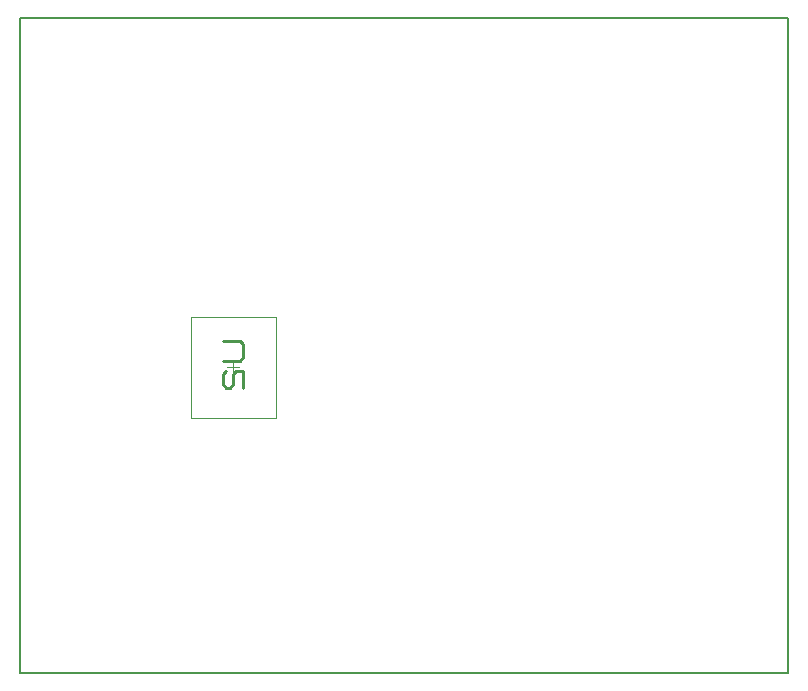
<source format=gbr>
G04 PROTEUS GERBER X2 FILE*
%TF.GenerationSoftware,Labcenter,Proteus,8.6-SP2-Build23525*%
%TF.CreationDate,2023-02-23T10:19:36+00:00*%
%TF.FileFunction,AssemblyDrawing,Bot*%
%TF.FilePolarity,Positive*%
%TF.Part,Single*%
%FSLAX45Y45*%
%MOMM*%
G01*
%TA.AperFunction,Material*%
%ADD25C,0.050000*%
%ADD26C,0.285000*%
%TA.AperFunction,Profile*%
%ADD16C,0.203200*%
%TD.AperFunction*%
D25*
X+1760000Y+2165000D02*
X+1760000Y+1315000D01*
X+1040000Y+1315000D01*
X+1040000Y+2165000D01*
X+1760000Y+2165000D01*
X+1350000Y+1740000D02*
X+1450000Y+1740000D01*
X+1400000Y+1690000D02*
X+1400000Y+1790000D01*
D26*
X+1314500Y+1968000D02*
X+1457000Y+1968000D01*
X+1485500Y+1939500D01*
X+1485500Y+1825500D01*
X+1457000Y+1797000D01*
X+1314500Y+1797000D01*
X+1343000Y+1711500D02*
X+1314500Y+1683000D01*
X+1314500Y+1597500D01*
X+1343000Y+1569000D01*
X+1371500Y+1569000D01*
X+1400000Y+1597500D01*
X+1400000Y+1683000D01*
X+1428500Y+1711500D01*
X+1485500Y+1711500D01*
X+1485500Y+1569000D01*
D16*
X-400000Y-850000D02*
X+6100000Y-850000D01*
X+6100000Y+4700000D01*
X-400000Y+4700000D01*
X-400000Y-850000D01*
M02*

</source>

# EXERCISE DESCRIPTION
Pictures in the records should not appear in your copy, but everything else must be transcribed exactly.

# SOLUTION
<source format=gbr>
G04 PROTEUS GERBER X2 FILE*
%TF.GenerationSoftware,Labcenter,Proteus,8.6-SP2-Build23525*%
%TF.CreationDate,2023-02-23T10:19:36+00:00*%
%TF.FileFunction,AssemblyDrawing,Bot*%
%TF.FilePolarity,Positive*%
%TF.Part,Single*%
%FSLAX45Y45*%
%MOMM*%
G01*
%TA.AperFunction,Material*%
%ADD25C,0.050000*%
%ADD26C,0.285000*%
%TA.AperFunction,Profile*%
%ADD16C,0.203200*%
%TD.AperFunction*%
D25*
X+1760000Y+2165000D02*
X+1760000Y+1315000D01*
X+1040000Y+1315000D01*
X+1040000Y+2165000D01*
X+1760000Y+2165000D01*
X+1350000Y+1740000D02*
X+1450000Y+1740000D01*
X+1400000Y+1690000D02*
X+1400000Y+1790000D01*
D26*
X+1314500Y+1968000D02*
X+1457000Y+1968000D01*
X+1485500Y+1939500D01*
X+1485500Y+1825500D01*
X+1457000Y+1797000D01*
X+1314500Y+1797000D01*
X+1343000Y+1711500D02*
X+1314500Y+1683000D01*
X+1314500Y+1597500D01*
X+1343000Y+1569000D01*
X+1371500Y+1569000D01*
X+1400000Y+1597500D01*
X+1400000Y+1683000D01*
X+1428500Y+1711500D01*
X+1485500Y+1711500D01*
X+1485500Y+1569000D01*
D16*
X-400000Y-850000D02*
X+6100000Y-850000D01*
X+6100000Y+4700000D01*
X-400000Y+4700000D01*
X-400000Y-850000D01*
M02*

</source>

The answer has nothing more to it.